Your instructions. Copy the data exactly as it appears, and do not include any pictures.

--- Data provided ---

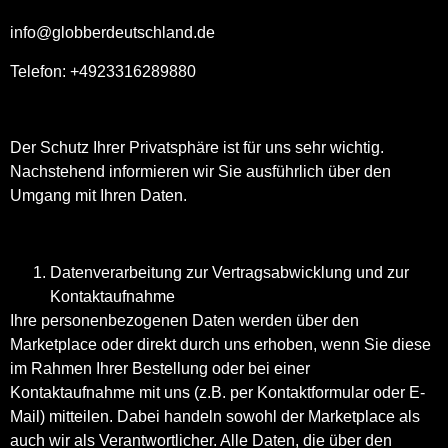
info@globberdeutschland.de
Telefon: +4923316289880
Der Schutz Ihrer Privatsphäre ist für uns sehr wichtig.
Nachstehend informieren wir Sie ausführlich über den
Umgang mit Ihren Daten.
Datenverarbeitung zur Vertragsabwicklung und zur
Kontaktaufnahme
Ihre personenbezogenen Daten werden über den
Marketplace oder direkt durch uns erhoben, wenn Sie diese
im Rahmen Ihrer Bestellung oder bei einer
Kontaktaufnahme mit uns (z.B. per Kontaktformular oder E-
Mail) mitteilen. Dabei handeln sowohl der Marketplace als
auch wir als Verantwortlicher. Alle Daten, die über den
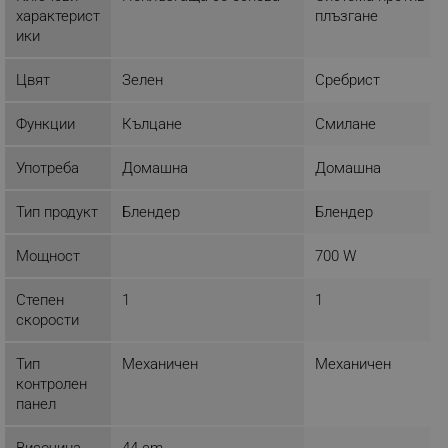
ТАРГЕТИРАНЕ
характерист
плъзгане
ики
ФУНКЦИОНАЛНОСТ
Цвят
Зелен
Сребрист
НЕКЛАСИФИЦИРАНИ
Функции
Кълцане
Смилане
Употреба
Домашна
Домашна
Строго необходимо
Ефективност
Таргетиране
Функционалност
Тип продукт
Блендер
Блендер
Некласифицирани
Мощност
700 W
Строго необходимите бисквитки позволяват
основната функционалност на уебсайта, като
Степен
1
1
потребителско влизане и управление на
акаунта. Уебсайтът не може да се използва
скорости
правилно без строго необходими бисквитки.
Тип
Механичен
Механичен
Provider /
Име
Домейн
контролен
панел
click_code_ps
.alleop.bg
_nzm_nosubscribe_92166-7699
.alleop.bg
Височина
44 cm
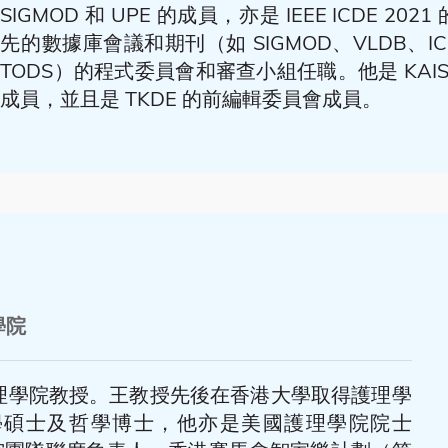
SIGMOD 和 UPE 的成員，亦是 IEEE ICDE 2
先的數據庫會議和期刊（如 SIGMOD、VLDB、ICDE
TODS）的程式委員會和審查小組任職。他是 KAIS，
成員，並且是 TKDE 的前編輯委員會成員。
學院
理學院教授。王教授先後在香港大學取得護理學
學碩士及哲學博士，他亦是美國護理學院院士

---

Answer box.
info@globberdeutschland.de
Telefon: +4923316289880
Der Schutz Ihrer Privatsphäre ist für uns sehr wichtig.
Nachstehend informieren wir Sie ausführlich über den
Umgang mit Ihren Daten.
Datenverarbeitung zur Vertragsabwicklung und zur
Kontaktaufnahme
Ihre personenbezogenen Daten werden über den
Marketplace oder direkt durch uns erhoben, wenn Sie diese
im Rahmen Ihrer Bestellung oder bei einer
Kontaktaufnahme mit uns (z.B. per Kontaktformular oder E-
Mail) mitteilen. Dabei handeln sowohl der Marketplace als
auch wir als Verantwortlicher. Alle Daten, die über den
ТАРГЕТИРАНЕ
характерист
плъзгане
ики
ФУНКЦИОНАЛНОСТ
Цвят
Зелен
Сребрист
НЕКЛАСИФИЦИРАНИ
Функции
Кълцане
Смилане
Употреба
Домашна
Домашна
Строго необходимо
Ефективност
Таргетиране
Функционалност
Тип продукт
Блендер
Блендер
Некласифицирани
Мощност
700 W
Строго необходимите бисквитки позволяват
основната функционалност на уебсайта, като
Степен
1
1
потребителско влизане и управление на
акаунта. Уебсайтът не може да се използва
скорости
правилно без строго необходими бисквитки.
Тип
Механичен
Механичен
Provider /
Име
Домейн
контролен
панел
click_code_ps
.alleop.bg
_nzm_nosubscribe_92166-7699
.alleop.bg
Височина
44 cm
SIGMOD 和 UPE 的成員，亦是 IEEE ICDE 2
先的數據庫會議和期刊（如 SIGMOD、VLDB、ICDE
TODS）的程式委員會和審查小組任職。他是 KAIS，
成員，並且是 TKDE 的前編輯委員會成員。
學院
理學院教授。王教授先後在香港大學取得護理學
學碩士及哲學博士，他亦是美國護理學院院士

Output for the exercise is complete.